Por Teófilo Benarrós de Mesquita, do ATUAL
MANAUS – Fora do noticiário político pela atuação quase anônima, o senador Plínio Valério (PSDB-AM) reapareceu nesta quarta-feira (23) em um pronunciamento à imprensa no Senado para defender golpistas em atos antidemocráticos. Ele anunciou pedido de impeachment contra o ministro Luís Roberto Barroso, do STF (Supremo Tribunal Federal).
Segundo Plínio Valério, a inspiração para a solicitação são os atos antidemocráticos de bolsonaristas em frente a quarteis do Exército. Os seguidores do presidente Jair Bolsonaro pedem intervenção militar para impedir a posse do presidente eleito Luiz Inácio Lula da Silva.
Plínio é dúbio na declaração. Disse que não concorda com intervenção militar, mas pediu que os bolsonaristas “não esmoreçam”.
“A vocês que estão nas ruas, não desistam. Continuem acreditando em nós porque um dia vai ser possível. Nós estamos mirando o exemplo de vocês que estão nas portas de quartéis. Repito, não concordo com intervenção militar, mas defendo até o fim o direito dessa gente”, afirmou.
Plínio fez um pedido para os adeptos dos atos antidemocráticos: “É um recado para essa gente: vocês não podem esmorecer. Eles [os bolsonaristas] esperam de nós, Senado, que nós possamos fazer algo que só o Senado pode”, disse, sem explicar qual é essa competência.
Plínio colocou sob suspeita a comissão de juristas criada pelo Senado para rever a lei do impeachment, que aprovou, na segunda-feira (21), anteprojeto para atualizar a norma jurídica.
“Eles [juristas] estão correndo agora com a comissão de revisão do impeachment. Pela quarta vez eu falei hoje na tribuna: comissão de notáveis juristas, presidida pelo Lewandowski [ministro do STF], que tem como relator dessa comissão uma assessora do Lewandowski. Lá eles vão dificultar em mil, vão duplicar por mil vezes a dificuldade de um ministro ser impichado”, disse.
“Hoje, desses [ministros do STF] que estão, eu não sei dizer quem não infringiu os cinco itens, os cinco incisos da Lei 1.079 de 1950 [Lei do Impeachment]. Eles acham que a lei tá antiga e precisa ser mudada.
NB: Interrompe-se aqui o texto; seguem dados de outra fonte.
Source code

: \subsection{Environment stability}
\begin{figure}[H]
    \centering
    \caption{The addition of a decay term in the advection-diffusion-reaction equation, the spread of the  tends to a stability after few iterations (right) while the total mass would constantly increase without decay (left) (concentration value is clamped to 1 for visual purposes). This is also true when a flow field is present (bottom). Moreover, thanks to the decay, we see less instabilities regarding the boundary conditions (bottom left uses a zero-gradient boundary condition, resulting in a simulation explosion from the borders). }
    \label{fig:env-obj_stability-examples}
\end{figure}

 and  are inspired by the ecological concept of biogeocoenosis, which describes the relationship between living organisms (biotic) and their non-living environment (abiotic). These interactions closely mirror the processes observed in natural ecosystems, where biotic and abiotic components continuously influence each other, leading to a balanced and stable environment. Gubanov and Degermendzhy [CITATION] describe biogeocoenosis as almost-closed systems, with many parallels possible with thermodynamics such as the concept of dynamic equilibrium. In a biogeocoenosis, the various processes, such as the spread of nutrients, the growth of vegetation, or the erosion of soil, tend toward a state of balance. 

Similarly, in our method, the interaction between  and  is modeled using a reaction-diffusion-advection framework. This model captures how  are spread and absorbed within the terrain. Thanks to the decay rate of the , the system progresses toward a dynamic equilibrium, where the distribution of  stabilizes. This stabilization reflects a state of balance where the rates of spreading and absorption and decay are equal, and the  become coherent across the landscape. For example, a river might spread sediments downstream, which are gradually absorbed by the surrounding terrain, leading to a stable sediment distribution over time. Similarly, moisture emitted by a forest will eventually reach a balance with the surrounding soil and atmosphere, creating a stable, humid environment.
Eu acho que a lei tem que ser cumprida”, afirmou Plínio Valério. “Todos eles estão infringindo e merecem, estão passíveis de ser impichados”.
Na entrevista, Plínio não citou os incisos não cumpridos nem quais são os ministros a que ele se refere.
O senador tem atacado o STF com frequência, quando se manifesta no Senado. Em 2019, Plínio Valério defendeu o mandato de oito anos para os ministros do tribunal. Ele disse em plenário que decisões do STF “têm comprometido a segurança jurídica do país” e que “os magistrados agem como semideuses, mudando de opinião conforme lhes convém ideologicamente”. Não revelou quais são as decisões e o que foi comprometido.
Pedido de impeachment
O pedido de impeachment de Barroso foi apresentado por cinco senadores. Além de Plínio, também são autores Eduardo Girão (Podemos-CE), Luiz Carlos Heinze (PP-RS), Styvenson Valentim (Podemos-RN) e Lasier Martins (Podemos-RS).
O impeachmet tem três fundamentos: a atuação político-partidária do ministro em reunião com lideranças partidárias no processo de votação da PEC do voto auditável; um jantar reservado nos Estados Unidos entre Barroso e Cristiano Zanin, advogado de Lula; e o fato do ministro ter realizado palestras no exterior em defesa da legalização das drogas e do aborto no Brasil e posteriormente não ter se declaro suspeito nos julgamentos envolvendo as causas.
Plínio Valério e outros 27 senadores apresentaram a PEC 016/2019, para alterar o artigo 101 da Constituição Federal, estabelecer mandatos de 8 anos para ministros do STF. Omar Aziz (PSD-AM) é também um dos autores da proposta.
Em 2019, Plínio Valério disse que “com essa proposta, vai acabar essa história de ministro achar que é intocável e insubstituível até completar 75 anos. Vai acabar com aquela prepotência de que pode tudo. Ministro do Supremo pode muito, mas não pode tudo. Ministro se acha semideus, mas não é. Ministro é um homem, é um cidadão, é um ser humano comum e a lei vai mostrar isso”.
Antes havia proposta do senador Lasier Martins, a PEC 35/2015, que estabelecia em dez anos o tempo de mandato para ministros do STF.